Dinheiro – já que não se pode viver sem moeda no mundo dos
humanos – ele queria apenas para o necessário. Do pouco que tinha decidiu
dividir com os irmãos gatos. Comprava alimento para não deixar morrer de fome
os mocinhos de quatro patas. Como o recurso e o tempo eram curtos para tamanha boa
vontade, optou por abraçar o parque municipal, reduto de abandono e
irresponsabilidade. Soube que lá, na calada, bípedes sem juízo e coração,
largavam sacoladas de filhotes – pretos, em maioria. Seu Paulinho,
então, fez também sua a saúde dos excluídos.
Ainda que o físico gasto não tinha a mesma força do coração
puro, seu Paulinho reunia fôlego para vencer as cercas de ferro, de quilômetros,
do quarteirão da Região Central. Isso, para não deixar canto sem comida para
seus afilhados livres. Sabia um por um pelos olhos: os velhos, os mais jovens e
os recém-chegados. Por horas, conversavam em silêncio. Juntos, enxergavam de
fora para dentro – o que comumente não se vê. Nada de culpa, regra, medo ou
promessa: respeito. No trato dos bichanos, findado o tempo no plano: o velho
pôs-se a descansar. Fechou os olhos para entrar no reino dos céus. Lá – o
silêncio soprou –, foi recebido por Deus, Senhor da gataria.

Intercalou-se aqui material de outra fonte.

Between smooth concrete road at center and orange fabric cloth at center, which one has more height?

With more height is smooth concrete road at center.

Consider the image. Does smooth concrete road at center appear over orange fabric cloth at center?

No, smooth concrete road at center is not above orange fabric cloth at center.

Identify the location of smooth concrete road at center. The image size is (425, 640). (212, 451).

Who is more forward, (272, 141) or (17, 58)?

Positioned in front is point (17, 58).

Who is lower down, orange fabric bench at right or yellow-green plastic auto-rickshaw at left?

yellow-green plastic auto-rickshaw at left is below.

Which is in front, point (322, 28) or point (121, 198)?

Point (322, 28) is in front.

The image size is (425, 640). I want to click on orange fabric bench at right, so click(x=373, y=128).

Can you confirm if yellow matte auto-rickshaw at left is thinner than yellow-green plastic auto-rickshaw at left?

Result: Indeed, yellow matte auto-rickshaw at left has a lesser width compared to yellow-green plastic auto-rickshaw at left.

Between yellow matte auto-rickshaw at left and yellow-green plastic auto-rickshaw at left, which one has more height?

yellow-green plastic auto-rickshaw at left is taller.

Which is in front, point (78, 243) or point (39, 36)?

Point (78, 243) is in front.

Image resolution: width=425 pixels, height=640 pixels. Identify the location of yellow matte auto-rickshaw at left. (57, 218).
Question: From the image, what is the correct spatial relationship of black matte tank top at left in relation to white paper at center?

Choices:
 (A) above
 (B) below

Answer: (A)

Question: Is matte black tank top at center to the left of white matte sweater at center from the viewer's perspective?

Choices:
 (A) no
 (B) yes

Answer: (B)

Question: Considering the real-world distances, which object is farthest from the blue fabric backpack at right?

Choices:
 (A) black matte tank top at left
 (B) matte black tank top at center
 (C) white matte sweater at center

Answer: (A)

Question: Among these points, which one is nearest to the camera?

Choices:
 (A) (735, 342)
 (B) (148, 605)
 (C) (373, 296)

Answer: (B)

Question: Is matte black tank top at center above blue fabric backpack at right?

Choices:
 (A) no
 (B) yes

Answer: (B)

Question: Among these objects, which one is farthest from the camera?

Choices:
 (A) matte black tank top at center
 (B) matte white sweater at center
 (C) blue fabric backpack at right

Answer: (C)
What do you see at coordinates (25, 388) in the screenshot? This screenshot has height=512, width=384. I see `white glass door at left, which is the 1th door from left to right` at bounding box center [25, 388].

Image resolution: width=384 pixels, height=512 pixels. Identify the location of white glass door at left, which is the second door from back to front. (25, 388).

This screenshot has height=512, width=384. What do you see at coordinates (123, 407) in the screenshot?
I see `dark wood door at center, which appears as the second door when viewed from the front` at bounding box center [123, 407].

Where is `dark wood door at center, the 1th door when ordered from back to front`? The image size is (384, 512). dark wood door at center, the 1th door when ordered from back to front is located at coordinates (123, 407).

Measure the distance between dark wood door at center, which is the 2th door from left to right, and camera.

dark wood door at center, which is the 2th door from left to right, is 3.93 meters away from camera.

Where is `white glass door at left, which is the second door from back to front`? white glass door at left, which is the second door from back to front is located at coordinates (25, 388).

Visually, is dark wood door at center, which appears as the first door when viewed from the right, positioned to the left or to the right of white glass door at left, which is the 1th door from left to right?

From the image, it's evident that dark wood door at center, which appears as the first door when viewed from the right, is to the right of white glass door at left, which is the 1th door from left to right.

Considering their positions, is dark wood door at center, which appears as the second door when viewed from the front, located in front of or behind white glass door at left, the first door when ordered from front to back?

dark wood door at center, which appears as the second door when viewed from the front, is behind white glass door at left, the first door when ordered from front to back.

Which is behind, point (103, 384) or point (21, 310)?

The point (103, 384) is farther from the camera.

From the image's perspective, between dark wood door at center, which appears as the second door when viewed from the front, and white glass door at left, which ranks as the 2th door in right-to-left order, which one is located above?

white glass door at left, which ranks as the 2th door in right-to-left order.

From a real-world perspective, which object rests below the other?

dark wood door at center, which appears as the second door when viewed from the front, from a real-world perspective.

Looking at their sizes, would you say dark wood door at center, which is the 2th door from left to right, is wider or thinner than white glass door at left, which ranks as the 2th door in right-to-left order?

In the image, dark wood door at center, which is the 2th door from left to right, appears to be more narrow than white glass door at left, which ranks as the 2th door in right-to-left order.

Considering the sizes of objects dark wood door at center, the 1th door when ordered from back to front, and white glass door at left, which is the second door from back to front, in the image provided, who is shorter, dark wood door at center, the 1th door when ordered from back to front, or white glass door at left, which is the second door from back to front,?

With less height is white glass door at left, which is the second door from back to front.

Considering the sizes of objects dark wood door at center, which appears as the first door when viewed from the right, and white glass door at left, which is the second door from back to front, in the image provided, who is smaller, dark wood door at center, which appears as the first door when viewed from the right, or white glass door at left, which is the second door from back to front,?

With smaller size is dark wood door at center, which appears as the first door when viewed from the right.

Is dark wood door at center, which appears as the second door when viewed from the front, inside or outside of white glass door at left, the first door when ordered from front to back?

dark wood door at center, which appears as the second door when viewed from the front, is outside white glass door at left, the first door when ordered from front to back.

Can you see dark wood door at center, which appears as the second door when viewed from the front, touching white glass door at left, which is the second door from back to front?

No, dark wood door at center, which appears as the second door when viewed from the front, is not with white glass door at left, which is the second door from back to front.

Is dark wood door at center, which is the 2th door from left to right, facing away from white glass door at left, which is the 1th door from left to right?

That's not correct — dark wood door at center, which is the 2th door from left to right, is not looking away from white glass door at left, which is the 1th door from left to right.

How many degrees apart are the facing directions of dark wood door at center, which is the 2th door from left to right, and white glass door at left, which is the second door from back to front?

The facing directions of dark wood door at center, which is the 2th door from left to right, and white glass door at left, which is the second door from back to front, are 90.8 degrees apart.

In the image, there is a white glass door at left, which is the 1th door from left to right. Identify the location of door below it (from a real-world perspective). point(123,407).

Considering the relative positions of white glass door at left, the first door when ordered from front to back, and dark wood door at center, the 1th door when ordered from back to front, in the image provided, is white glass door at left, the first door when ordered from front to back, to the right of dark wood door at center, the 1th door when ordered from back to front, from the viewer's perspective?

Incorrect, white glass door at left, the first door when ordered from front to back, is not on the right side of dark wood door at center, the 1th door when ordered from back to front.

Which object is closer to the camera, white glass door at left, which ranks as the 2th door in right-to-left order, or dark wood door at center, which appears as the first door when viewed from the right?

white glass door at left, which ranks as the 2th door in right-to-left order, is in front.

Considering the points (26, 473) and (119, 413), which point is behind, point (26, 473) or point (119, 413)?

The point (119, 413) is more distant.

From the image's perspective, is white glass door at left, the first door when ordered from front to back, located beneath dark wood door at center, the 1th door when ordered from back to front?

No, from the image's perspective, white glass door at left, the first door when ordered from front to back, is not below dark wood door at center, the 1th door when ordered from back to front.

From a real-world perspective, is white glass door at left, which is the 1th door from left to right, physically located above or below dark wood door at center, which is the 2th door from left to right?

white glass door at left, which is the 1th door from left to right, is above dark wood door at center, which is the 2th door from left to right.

Vida Bandida - Jefferson da Fonseca Coutinho - 23/7/12
Vida Bandida - Jefferson da Fonseca Coutinho - 23/7/12
4 comentários:
Muito lindo Jefferson. Obrigado!!!
Lindo texto Jefferson! Muito obrigado!!!
Nobre é a causa, Franklin! Estamos juntos! Meu abraço!
Com Certeza sera acolhido em festa no reino dos gatos !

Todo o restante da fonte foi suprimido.